Filling up the ‘God shaped hole’

In her teens Shirley du Boulay fell in love with a beech tree. If this sounds like some hyper Green Party activity it is not. What she went through was a mystical experience akin to those of many saints, and some poets and artists, echoes here of Vaughan, Traherne, Blake, Wordsworth, and Samuel Palmer. She felt herself confronted with or in touch with the highest essential power of creation, with God in fact, the creator of all things. It was an unusual, but by no means unknown event.

Fully grown up, Shirley du Boulay was for some 12 years a television producer in the religious department of the BBC. In this capacity she would have been very influential in what appeared on the screen by way of religious coverage and so would have affected the lives of many millions: a sobering thought.

Back in 1978 she resigned and has since pursued her own spiritual quest in both the East and the West. She is the author of some ten previous books which have increasingly dealt with the mystical element in life.

The first of them was a biography of Dame Cicely Saunders, the founder of the modern hospice movement, a person whose initial idea is now an essential part of social life, a good example of just how the idea of a single individual can change the world for the better.

As a practised biographer she has sought to extract the essential from the lives of others, and here she turns those skills to good account with the inner history of her own spiritual quest. Raised an Anglican with leanings towards Catholicism, it has been for her a remarkable journey, leading her to ponder an interesting thought.

“I wonder if there would be any atheists left, I wonder if the word atheism would have a meaning, if we used the term the Old Testament God used of himself? Who can deny ‘I AM THAT I AM’ who can deny the voice of BEING itself?”  It was an apprehension of that Being she encountered in her childhood beech tree.

Our natures

She refers to the notion of there existing in the world “a God shaped hole” which the human religious instinct – which seems to be built into our very natures, our human genetic structure even, despite what Dawkins and others say. There is, she suggests, an urge to fill this hole that drives us all.

Yet many people seem content to interpose any and every kind of religious activity, street protest, elaborate rituals, doctrinal disputes, theological discourse, even journalism, between themselves and a direct encounter with God.

They might recall the experience of St Thomas Aquinas (to which Miss du Boulay alludes) who underwent a profound mystical experience late in life from which he emerged to say that all his work till them – the many volumes of the Summa Theologica included – were as “mere straw” compared with what he had then seen and what had been revealed to him.

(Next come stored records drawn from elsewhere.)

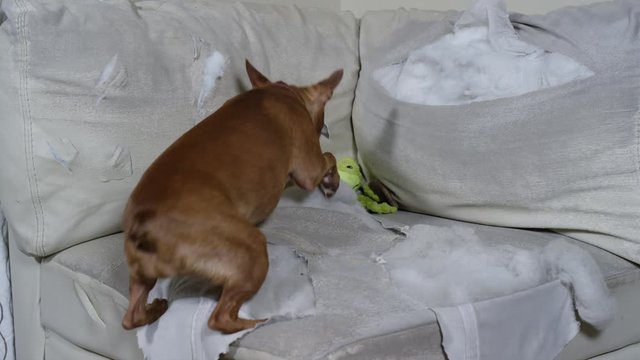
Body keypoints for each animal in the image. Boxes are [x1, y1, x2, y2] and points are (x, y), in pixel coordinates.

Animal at [119, 60, 340, 334]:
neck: (281, 92)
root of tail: (144, 226)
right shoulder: (308, 169)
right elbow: (329, 156)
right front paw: (331, 182)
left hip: (141, 276)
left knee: (131, 317)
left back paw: (155, 309)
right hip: (251, 249)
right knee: (220, 318)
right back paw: (258, 322)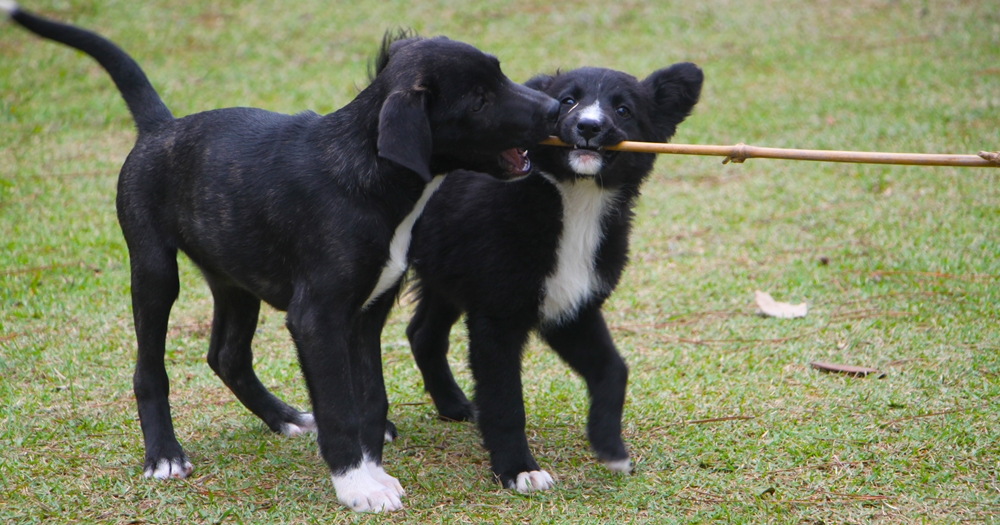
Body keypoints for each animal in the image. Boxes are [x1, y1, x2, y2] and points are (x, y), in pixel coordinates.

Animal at [3, 3, 560, 512]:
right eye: (480, 101)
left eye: (500, 71)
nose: (558, 109)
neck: (368, 173)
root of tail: (161, 127)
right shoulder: (317, 318)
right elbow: (339, 406)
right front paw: (356, 485)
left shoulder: (366, 313)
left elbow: (370, 400)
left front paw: (372, 470)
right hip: (154, 269)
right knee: (149, 369)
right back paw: (164, 455)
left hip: (233, 277)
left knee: (226, 355)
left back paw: (286, 417)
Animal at [406, 62, 704, 492]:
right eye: (567, 101)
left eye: (623, 110)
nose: (588, 126)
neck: (575, 202)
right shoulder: (497, 317)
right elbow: (505, 399)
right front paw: (517, 469)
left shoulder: (572, 306)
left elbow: (614, 369)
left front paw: (610, 446)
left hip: (444, 273)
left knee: (422, 333)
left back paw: (454, 405)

It is the search for this experience in her own life that Shirley du Boulay describes in her very accessible style. It has taken her on a long pilgrimage, into many other cultures and religions. But in the end, like T. S. Eliot, she returns to the place where she started from and knows it for the first time.

What she wrote about in her biography of Teresa of Avila, she now relates from her own experiences.

This is a profoundly moving book, one which has already been widely welcomed by a broad range of critics of many points of view. It is a book which will awake echoes in the hearts and minds of many of readers, and perhaps lead others to attempt a renewal of their own lives in the light of what she writes.